La visite éclair de la chef de la diplomatie européenne à Buenos Aires, hier 9 mars, « est un signal fort », soulignait en début de semaine plusieurs quotidiens argentins. Si par ce déplacement Federica Mogherini démontre la volonté des Européens de remettre sur les rails les négociations commerciales avec le Mercosur*, elle révèle aussi le réchauffement des relations entre Bruxelles et Buenos Aires depuis l’élection du libéral Mauricio Macri à la présidence du pays, le 10 décembre 2015.
Pendant les mandats des époux Kirchner – qui ont multiplié les mesures protectionnistes, maintes fois dénoncées dans les rapports commerciaux annuels de l’Union européenne (UE) – le pays était en effet l’un des facteurs de blocage dans ces pourparlers, plusieurs fois interrompus depuis leur lancement officiel en avril 2000. Aujourd’hui, la nouvelle équipe au pouvoir promeut activement la conclusion d’un pacte commercial avec l’UE.
Ces derniers mois, les pays du Mercosur ont d’ailleurs démontré leur volonté de relancer un processus en panne. Après avoir présenté une première offre en octobre pour ouvrir 87 % de leur marché – jugée insuffisante par les Européens – ils ont récemment mis une nouvelle proposition sur la table : « Plus de 93 % de ce que nous produisons sera mis à disposition de l’UE afin d’avancer dans l’accord de libre-échange », a annoncé le 22 février, le chef de l’État uruguayen, Tabaré Vázquez, dont le pays détient la présidence tournante du Mercosur. « Nous attendons désormais la décision de l’Union européenne », a-t-il ajouté soulignant ainsi que la balle était désormais dans le camp des 28.
Car à ce stade « ce sont plutôt les Européens qui bloquent », explique-t-on dans l’entourage de Federica Mogherini. « Elle dispose néanmoins du feu vert de la France », ajoute une de ses proches collaboratrices.

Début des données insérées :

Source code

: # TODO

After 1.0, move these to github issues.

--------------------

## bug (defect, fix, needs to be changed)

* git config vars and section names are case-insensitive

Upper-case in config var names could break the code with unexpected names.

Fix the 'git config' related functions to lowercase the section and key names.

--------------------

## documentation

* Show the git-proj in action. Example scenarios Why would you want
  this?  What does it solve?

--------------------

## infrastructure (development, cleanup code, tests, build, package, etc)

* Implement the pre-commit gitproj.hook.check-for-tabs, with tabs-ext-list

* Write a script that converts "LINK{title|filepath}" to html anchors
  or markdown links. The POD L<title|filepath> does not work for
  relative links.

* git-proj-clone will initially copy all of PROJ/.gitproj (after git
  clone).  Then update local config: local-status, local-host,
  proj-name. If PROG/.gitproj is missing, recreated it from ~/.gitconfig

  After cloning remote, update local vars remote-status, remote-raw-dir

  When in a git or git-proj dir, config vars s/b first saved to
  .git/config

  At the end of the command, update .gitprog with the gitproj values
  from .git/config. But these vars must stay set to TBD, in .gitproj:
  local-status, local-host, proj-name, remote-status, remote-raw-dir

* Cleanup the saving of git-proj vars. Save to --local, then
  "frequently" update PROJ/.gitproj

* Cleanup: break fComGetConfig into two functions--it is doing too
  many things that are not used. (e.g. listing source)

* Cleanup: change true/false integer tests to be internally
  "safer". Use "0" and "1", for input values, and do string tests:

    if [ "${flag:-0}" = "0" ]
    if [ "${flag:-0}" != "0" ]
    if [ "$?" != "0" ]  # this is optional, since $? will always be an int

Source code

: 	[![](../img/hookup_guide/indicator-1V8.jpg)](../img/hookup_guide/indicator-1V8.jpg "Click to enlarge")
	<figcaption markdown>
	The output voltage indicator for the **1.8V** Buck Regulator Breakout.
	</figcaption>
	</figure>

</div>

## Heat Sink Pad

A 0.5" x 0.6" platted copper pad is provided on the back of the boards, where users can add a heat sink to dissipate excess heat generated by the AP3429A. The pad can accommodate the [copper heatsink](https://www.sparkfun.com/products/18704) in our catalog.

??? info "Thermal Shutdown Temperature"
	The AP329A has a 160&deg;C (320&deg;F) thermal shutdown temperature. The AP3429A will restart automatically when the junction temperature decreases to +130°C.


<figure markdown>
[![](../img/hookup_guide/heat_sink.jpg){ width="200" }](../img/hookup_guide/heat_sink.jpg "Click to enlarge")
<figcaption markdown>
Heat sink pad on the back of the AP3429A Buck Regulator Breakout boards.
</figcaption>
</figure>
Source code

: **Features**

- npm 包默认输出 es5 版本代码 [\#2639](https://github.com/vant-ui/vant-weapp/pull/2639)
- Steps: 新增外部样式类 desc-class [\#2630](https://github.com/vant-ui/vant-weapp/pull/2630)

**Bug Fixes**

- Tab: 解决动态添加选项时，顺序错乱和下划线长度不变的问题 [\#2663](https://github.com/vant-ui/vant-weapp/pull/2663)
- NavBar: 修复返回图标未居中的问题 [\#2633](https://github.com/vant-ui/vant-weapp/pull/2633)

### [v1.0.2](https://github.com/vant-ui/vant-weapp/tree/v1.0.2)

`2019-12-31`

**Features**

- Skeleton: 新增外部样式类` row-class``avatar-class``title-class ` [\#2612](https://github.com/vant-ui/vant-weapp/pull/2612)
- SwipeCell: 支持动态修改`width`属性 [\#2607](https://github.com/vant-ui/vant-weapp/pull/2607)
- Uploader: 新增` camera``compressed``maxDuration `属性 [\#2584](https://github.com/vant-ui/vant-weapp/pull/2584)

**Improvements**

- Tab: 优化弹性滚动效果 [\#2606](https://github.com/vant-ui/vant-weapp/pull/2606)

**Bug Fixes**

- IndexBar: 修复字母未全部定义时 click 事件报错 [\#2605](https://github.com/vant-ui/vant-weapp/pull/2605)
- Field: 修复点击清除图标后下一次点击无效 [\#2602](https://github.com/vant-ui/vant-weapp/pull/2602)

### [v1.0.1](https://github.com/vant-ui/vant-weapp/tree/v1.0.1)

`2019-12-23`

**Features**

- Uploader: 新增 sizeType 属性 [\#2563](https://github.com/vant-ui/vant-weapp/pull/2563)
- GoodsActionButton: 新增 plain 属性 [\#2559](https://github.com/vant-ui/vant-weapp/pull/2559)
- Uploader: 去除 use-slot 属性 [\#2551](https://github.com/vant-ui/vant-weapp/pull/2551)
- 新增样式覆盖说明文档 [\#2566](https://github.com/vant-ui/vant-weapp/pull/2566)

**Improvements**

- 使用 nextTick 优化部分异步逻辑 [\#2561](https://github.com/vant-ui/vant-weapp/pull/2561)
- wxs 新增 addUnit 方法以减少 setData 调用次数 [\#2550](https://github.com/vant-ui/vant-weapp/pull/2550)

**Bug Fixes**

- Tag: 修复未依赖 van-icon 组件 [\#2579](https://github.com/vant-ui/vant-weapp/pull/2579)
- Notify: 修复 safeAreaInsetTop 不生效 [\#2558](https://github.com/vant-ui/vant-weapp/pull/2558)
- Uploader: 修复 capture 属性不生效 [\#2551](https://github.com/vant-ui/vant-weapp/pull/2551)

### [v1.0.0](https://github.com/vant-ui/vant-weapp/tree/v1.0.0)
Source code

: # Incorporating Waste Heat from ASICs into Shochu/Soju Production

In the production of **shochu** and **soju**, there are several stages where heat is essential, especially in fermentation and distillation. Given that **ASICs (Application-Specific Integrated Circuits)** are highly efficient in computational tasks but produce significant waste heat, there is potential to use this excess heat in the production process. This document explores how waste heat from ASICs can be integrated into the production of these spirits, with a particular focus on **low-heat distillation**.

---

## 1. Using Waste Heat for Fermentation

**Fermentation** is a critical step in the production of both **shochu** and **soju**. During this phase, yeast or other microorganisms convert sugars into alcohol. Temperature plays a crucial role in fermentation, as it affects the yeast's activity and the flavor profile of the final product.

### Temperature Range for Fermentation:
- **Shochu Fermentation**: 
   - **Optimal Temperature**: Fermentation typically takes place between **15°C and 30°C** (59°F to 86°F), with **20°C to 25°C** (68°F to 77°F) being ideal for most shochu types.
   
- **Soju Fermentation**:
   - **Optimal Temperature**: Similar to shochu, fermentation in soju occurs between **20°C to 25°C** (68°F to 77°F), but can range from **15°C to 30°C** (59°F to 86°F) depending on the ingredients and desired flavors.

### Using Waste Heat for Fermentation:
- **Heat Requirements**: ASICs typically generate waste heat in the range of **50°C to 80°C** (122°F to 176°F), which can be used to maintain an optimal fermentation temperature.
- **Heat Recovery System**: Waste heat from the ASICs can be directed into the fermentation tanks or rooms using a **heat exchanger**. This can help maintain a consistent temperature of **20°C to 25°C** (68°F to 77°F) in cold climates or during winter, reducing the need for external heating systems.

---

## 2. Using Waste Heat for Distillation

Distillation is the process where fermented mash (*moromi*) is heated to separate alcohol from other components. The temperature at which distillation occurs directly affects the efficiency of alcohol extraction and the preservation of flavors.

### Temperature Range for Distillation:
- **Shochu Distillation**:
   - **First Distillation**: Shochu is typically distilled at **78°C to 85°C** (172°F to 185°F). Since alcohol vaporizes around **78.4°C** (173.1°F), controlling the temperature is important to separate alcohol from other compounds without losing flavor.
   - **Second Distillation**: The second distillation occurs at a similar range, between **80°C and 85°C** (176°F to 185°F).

En voyage officiel dans la région du 23 au 26 – Pérou, Argentine, Uruguay – le président français avait en effet rassuré son homologue uruguayen lors d’une escale de 6 heures à Montevideo, confirmant sa « disposition à appuyer » la reprise des pourparlers pour un accord commercial ambitieux entre les deux blocs. « Mais nous resterons vigilants sur les chapitres de l’audiovisuel et de l’agriculture », avait ensuite tempéré François Hollande. Avec la Pologne et l’Irlande, la France est l’un des pays les plus réticents, au sein de l’UE, à offrir des concessions sur le volet agricole, principal secteur d’exportations des pays du Mercosur (43 % de ses exportations vers l’Europe).
À ce stade l’UE n’a pas encore fixé de date précise pour la relance formelle des négociations mais en coulisses beaucoup de responsables évoquent une reprise dès le mois d’avril. « L’objectif est d’en finir avec les échanges d’offres au plus tard en juin », précise un responsable à Bruxelles. À partir du mois de juillet, Nicolàs Maduro, successeur de Hugo Chavez au Venezuela, prendra la tête de la présidence tournante du Mercosur. Une perspective qui fait craindre de nouveaux blocages au sein des deux blocs.
Kattalin Landaburu, à Bruxelles
*Mercosur : sont membres Argentine, Brésil, Paraguay, Uruguay, Venezuela.